What you will do =
Every line from the start of the records through the line with "Medieval anatomy texts" is to be written out exactly; pictures are not.

Material for this exercise =
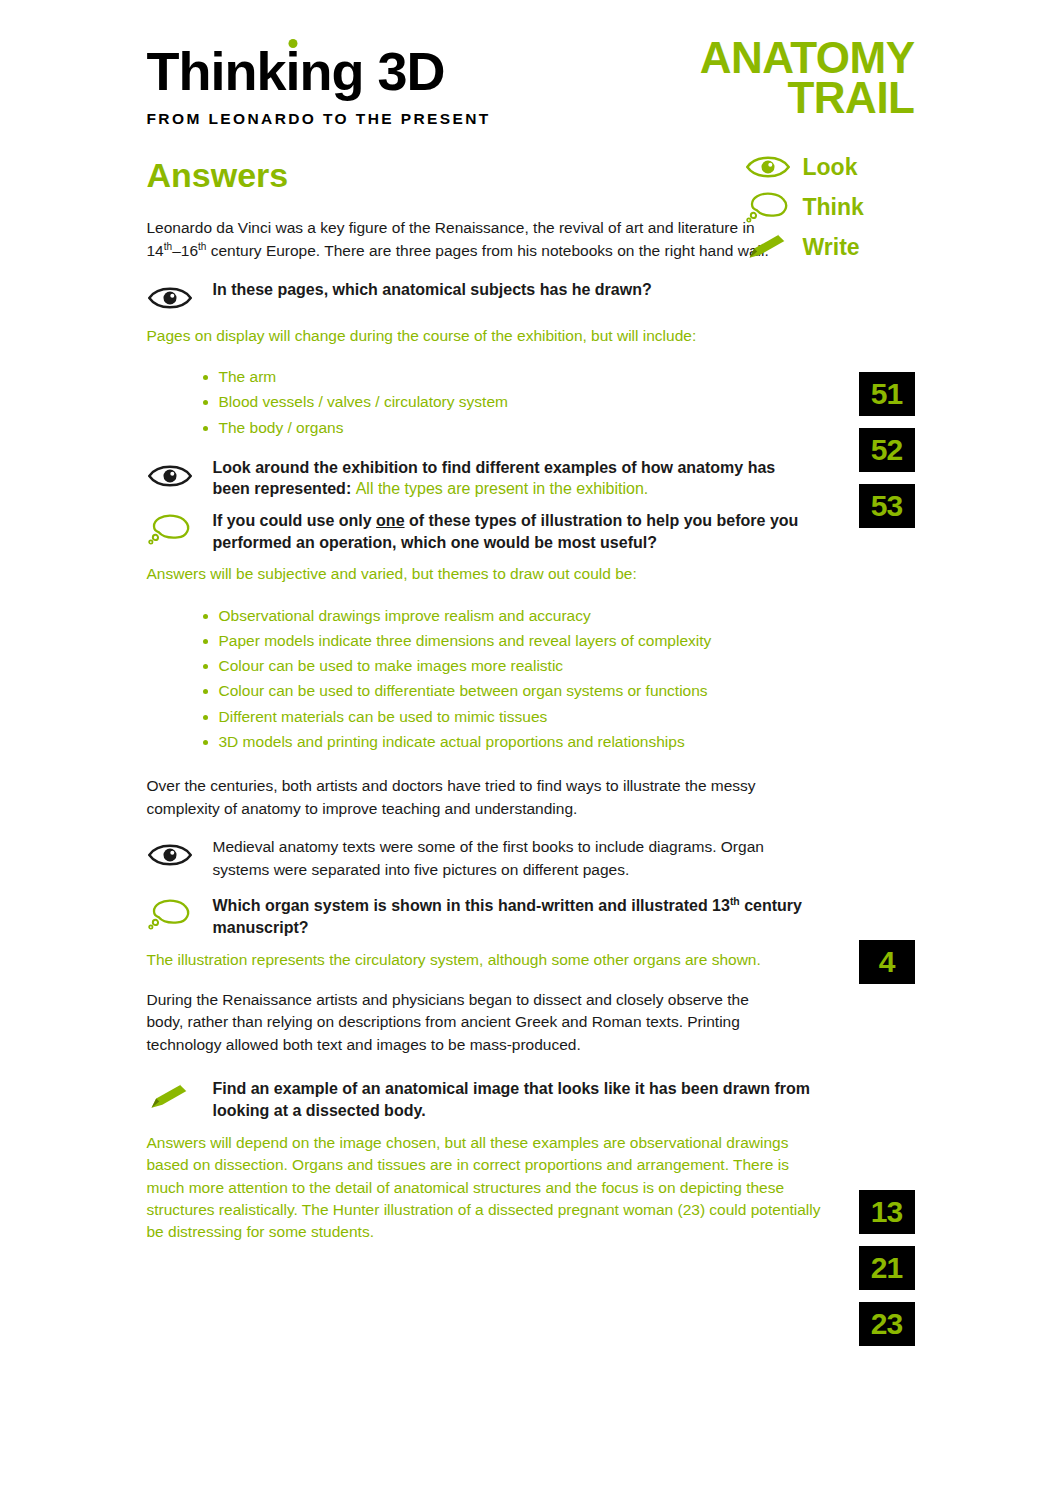Thinking 3D
FROM LEONARDO TO THE PRESENT
ANATOMY TRAIL
Look
Think
Write
Answers
Leonardo da Vinci was a key figure of the Renaissance, the revival of art and literature in 14th–16th century Europe. There are three pages from his notebooks on the right hand wall.
In these pages, which anatomical subjects has he drawn?
Pages on display will change during the course of the exhibition, but will include:
The arm
Blood vessels / valves / circulatory system
The body / organs
Look around the exhibition to find different examples of how anatomy has been represented: All the types are present in the exhibition.
If you could use only one of these types of illustration to help you before you performed an operation, which one would be most useful?
Answers will be subjective and varied, but themes to draw out could be:
Observational drawings improve realism and accuracy
Paper models indicate three dimensions and reveal layers of complexity
Colour can be used to make images more realistic
Colour can be used to differentiate between organ systems or functions
Different materials can be used to mimic tissues
3D models and printing indicate actual proportions and relationships
Over the centuries, both artists and doctors have tried to find ways to illustrate the messy complexity of anatomy to improve teaching and understanding.
Medieval anatomy texts were some of the first books to include diagrams. Organ systems were separated into five pictures on different pages.
Which organ system is shown in this hand-written and illustrated 13th century manuscript?
The illustration represents the circulatory system, although some other organs are shown.
During the Renaissance artists and physicians began to dissect and closely observe the body, rather than relying on descriptions from ancient Greek and Roman texts. Printing technology allowed both text and images to be mass-produced.
Find an example of an anatomical image that looks like it has been drawn from looking at a dissected body.
Answers will depend on the image chosen, but all these examples are observational drawings based on dissection. Organs and tissues are in correct proportions and arrangement. There is much more attention to the detail of anatomical structures and the focus is on depicting these structures realistically. The Hunter illustration of a dissected pregnant woman (23) could potentially be distressing for some students.
51
52
53
4
13
21
23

Output of the task =
Thinking 3D
FROM LEONARDO TO THE PRESENT
ANATOMY TRAIL
Look
Think
Write
Answers
Leonardo da Vinci was a key figure of the Renaissance, the revival of art and literature in 14th–16th century Europe. There are three pages from his notebooks on the right hand wall.
In these pages, which anatomical subjects has he drawn?
Pages on display will change during the course of the exhibition, but will include:
The arm
Blood vessels / valves / circulatory system
The body / organs
Look around the exhibition to find different examples of how anatomy has been represented: All the types are present in the exhibition.
If you could use only one of these types of illustration to help you before you performed an operation, which one would be most useful?
Answers will be subjective and varied, but themes to draw out could be:
Observational drawings improve realism and accuracy
Paper models indicate three dimensions and reveal layers of complexity
Colour can be used to make images more realistic
Colour can be used to differentiate between organ systems or functions
Different materials can be used to mimic tissues
3D models and printing indicate actual proportions and relationships
Over the centuries, both artists and doctors have tried to find ways to illustrate the messy complexity of anatomy to improve teaching and understanding.
Medieval anatomy texts were some of the first books to include diagrams. Organ systems were separated into five pictures on different pages.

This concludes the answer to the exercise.